Published online Oct 28, 2017. doi: 10.4329/wjr.v9.i10.371
Peer-review started: February 12, 2017
First decision: April 17, 2017
Revised: July 18, 2017
Accepted: August 2, 2017
Article in press: August 2, 2017
Published online: October 28, 2017
The cerebellum plays a key role in movement control and in cognition and cerebellar involvement is described in several neurodegenerative diseases. While conventional magnetic resonance imaging (MRI) is widely used for brain and cerebellar morphologic evaluation, advanced MRI techniques allow the investigation of cerebellar microstructural and functional characteristics. Volumetry, voxel-based morphometry, diffusion MRI based fiber tractography, resting state and task related functional MRI, perfusion, and proton MR spectroscopy are among the most common techniques applied to the study of cerebellum. In the present review, after providing a brief description of each technique’s advantages and limitations, we focus on their application to the study of cerebellar injury in major neurodegenerative diseases, such as multiple sclerosis, Parkinson’s and Alzheimer’s disease and hereditary ataxia. A brief introduction to the pathological substrate of cerebellar involvement is provided for each disease, followed by the review of MRI studies exploring structural and functional cerebellar abnormalities and by a discussion of the clinical relevance of MRI measures of cerebellar damage in terms of both clinical status and cognitive performance.

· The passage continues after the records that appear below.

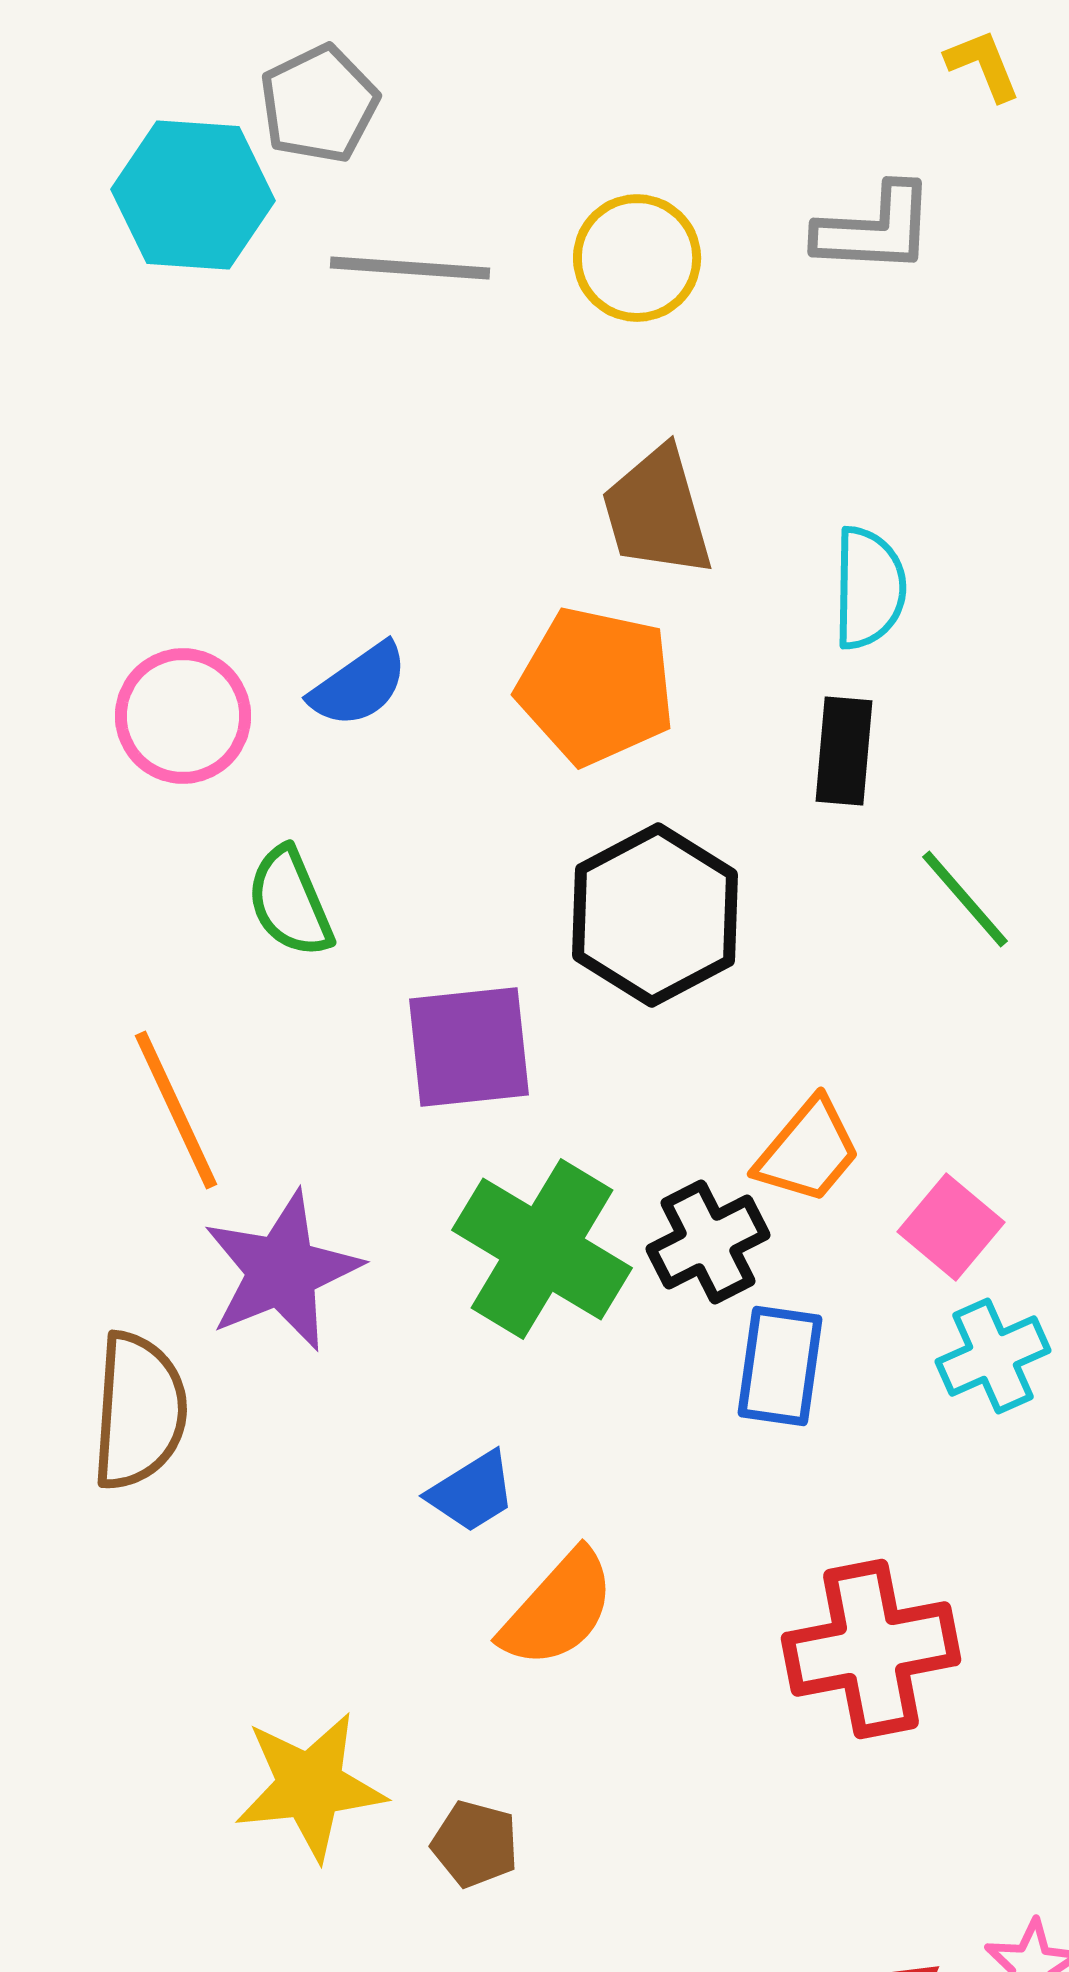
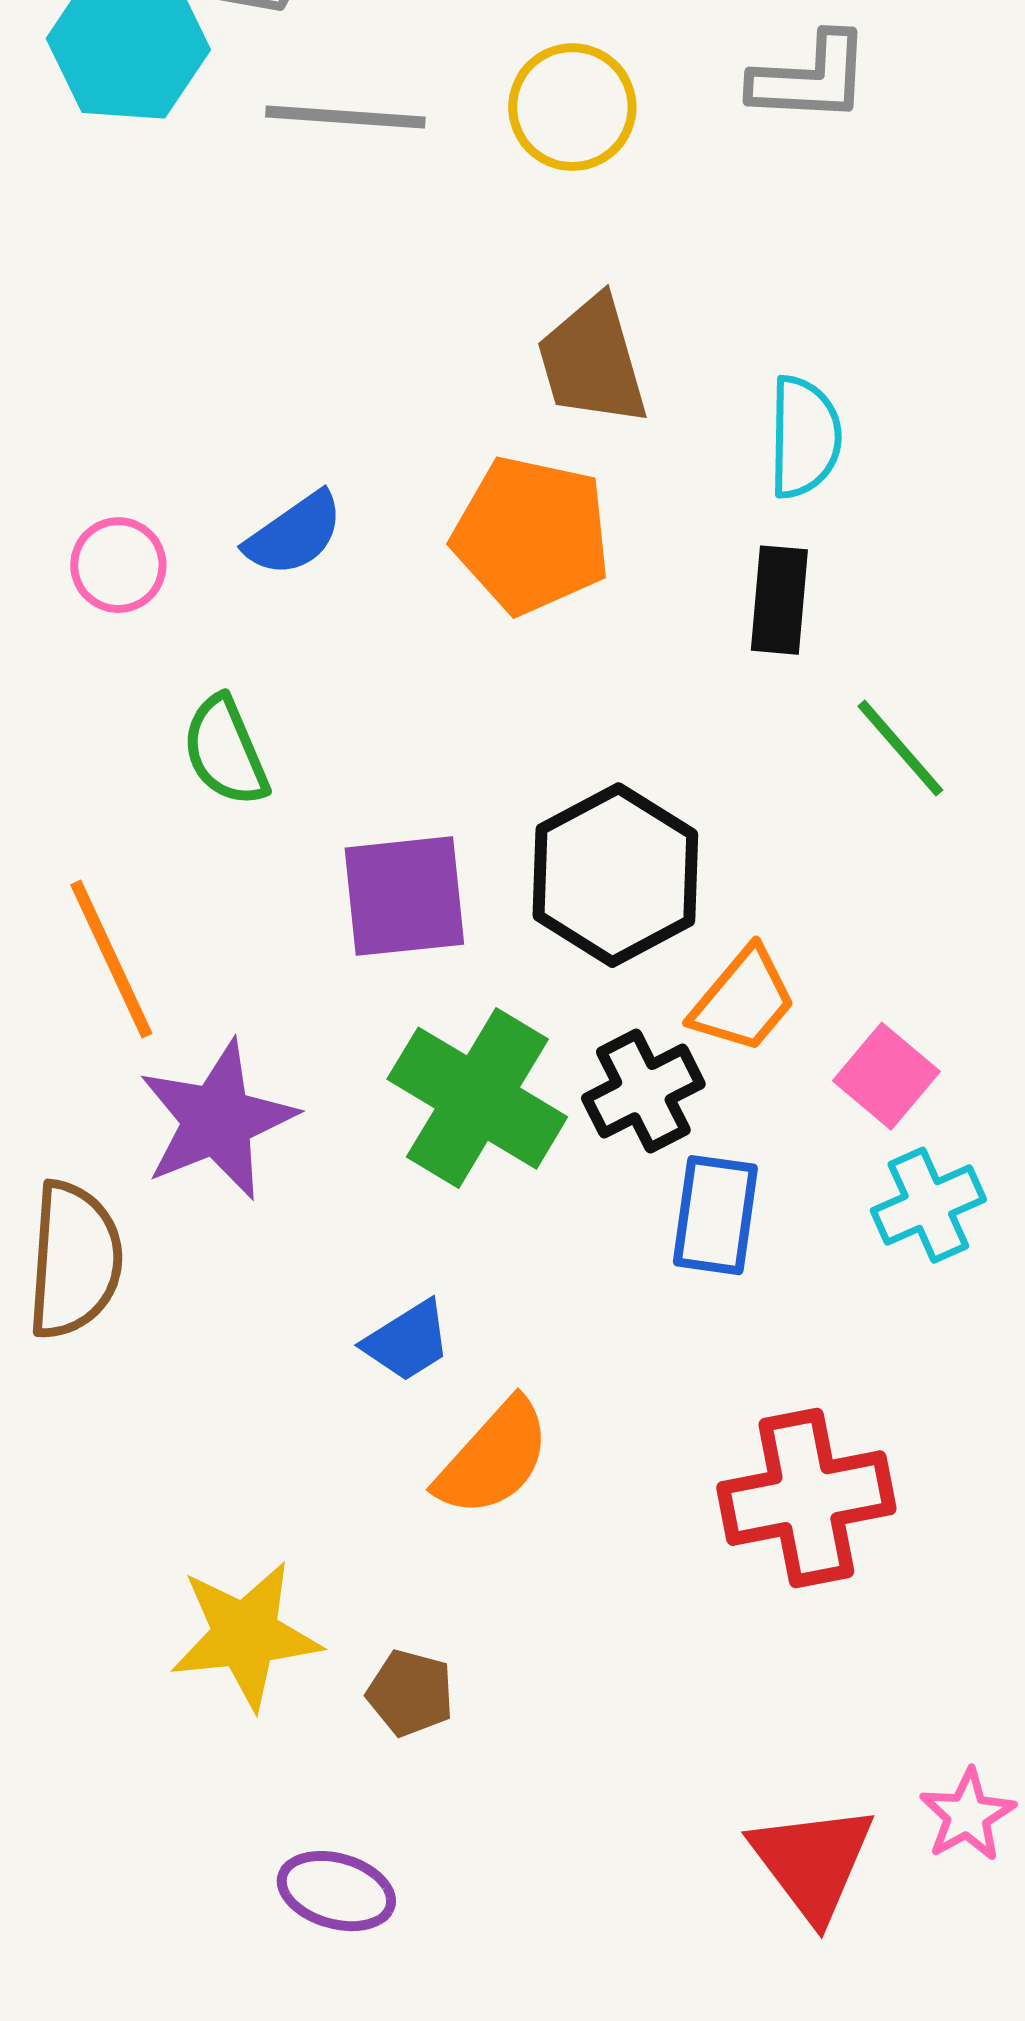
pink circle: (183, 716) -> (118, 565), size x0.7
black hexagon: (655, 915) -> (615, 875), moved

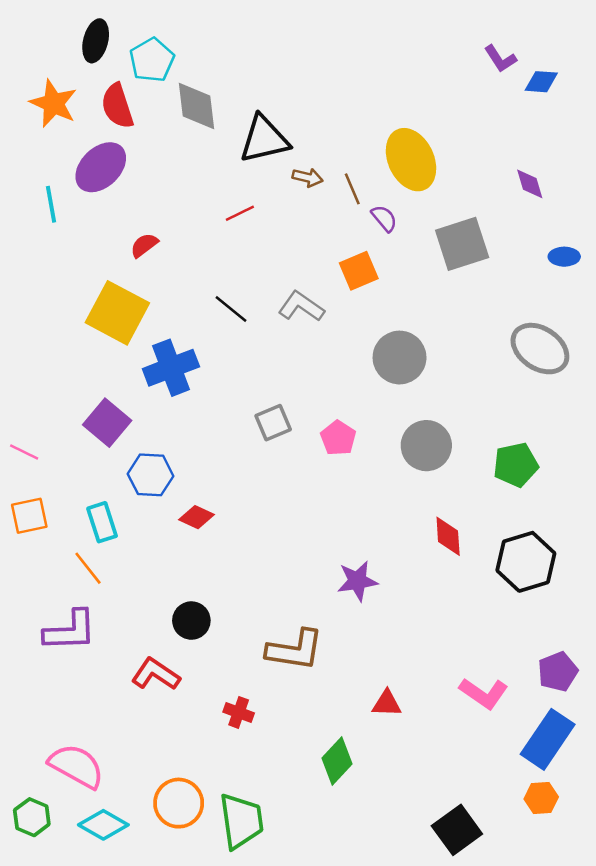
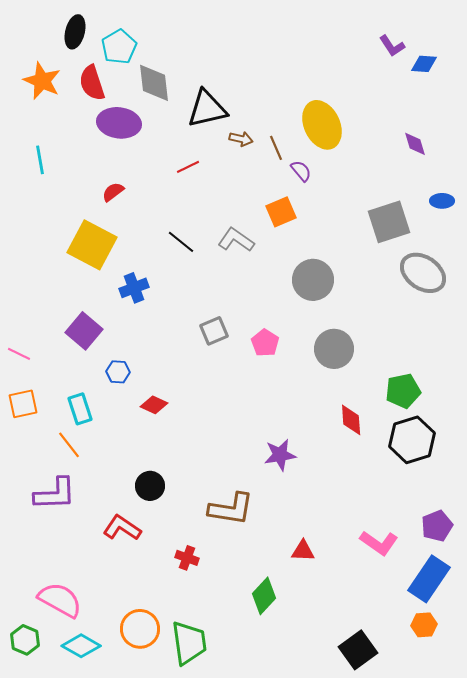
purple ellipse: (101, 167) -> (119, 123), moved, turned 51
gray square: (462, 244) -> (389, 222), moved
blue cross: (171, 368) -> (134, 288), size x0.7
green pentagon: (516, 465) -> (403, 391), moved
blue hexagon: (151, 475) -> (118, 372), size x0.7

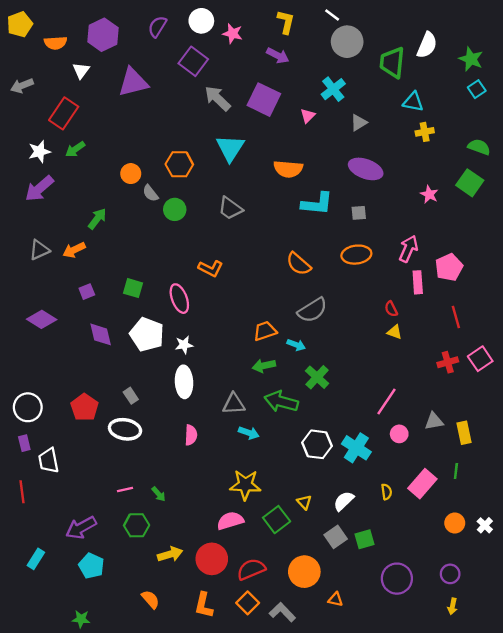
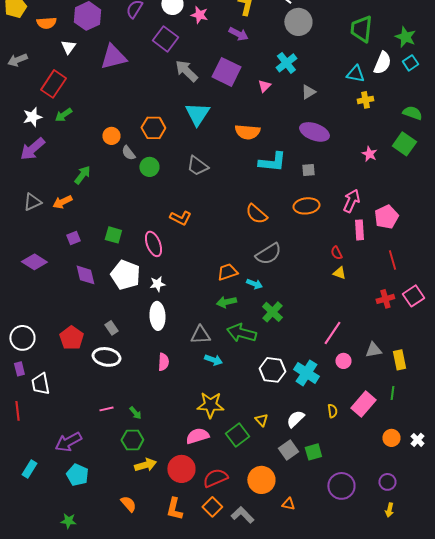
white semicircle: (427, 45) -> (382, 63), moved
green trapezoid: (392, 62) -> (361, 29), moved
green hexagon: (137, 525) -> (132, 440), moved

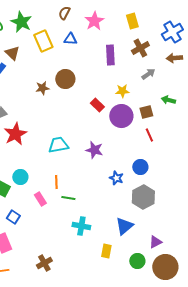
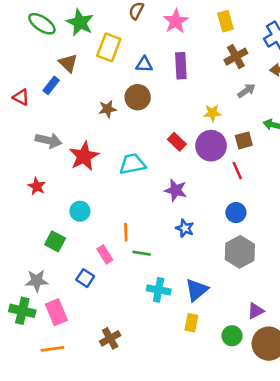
blue triangle: (70, 39) -> (144, 64), moved
yellow rectangle: (43, 41) -> (109, 47), turned 45
purple rectangle: (110, 55) -> (181, 66), moved
red rectangle: (97, 105) -> (177, 142), moved
red star: (15, 134) -> (84, 156), moved
red line: (149, 135) -> (237, 171), moved
cyan trapezoid: (58, 145) -> (132, 164), moved
cyan circle: (20, 177) -> (80, 211), moved
blue star: (116, 178) -> (185, 228), moved
blue square: (13, 217) -> (85, 278), moved
blue triangle: (124, 226) -> (197, 290), moved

Core tip: The cerebellum is involved in movement control and cognition. Conventional and advanced magnetic resonance imaging (MRI) techniques are widely used for the morphologic evaluation and the microstructural and functional investigation of the cerebellum. In this review we show the state of the art of advanced MRI techniques in the investigation of cerebellum alterations, especially in patients affected by neurodegenerative diseases. In particular, we evaluated advantages, limitations and future perspective of these techniques in multiple sclerosis, Parkinson’s disease and Parkinsonisms, Alzheimer’s disease and hereditary ataxia, highlighting how the investigation of cerebellum may play a key role in the assessment of motor performance and clinical status of these diseases.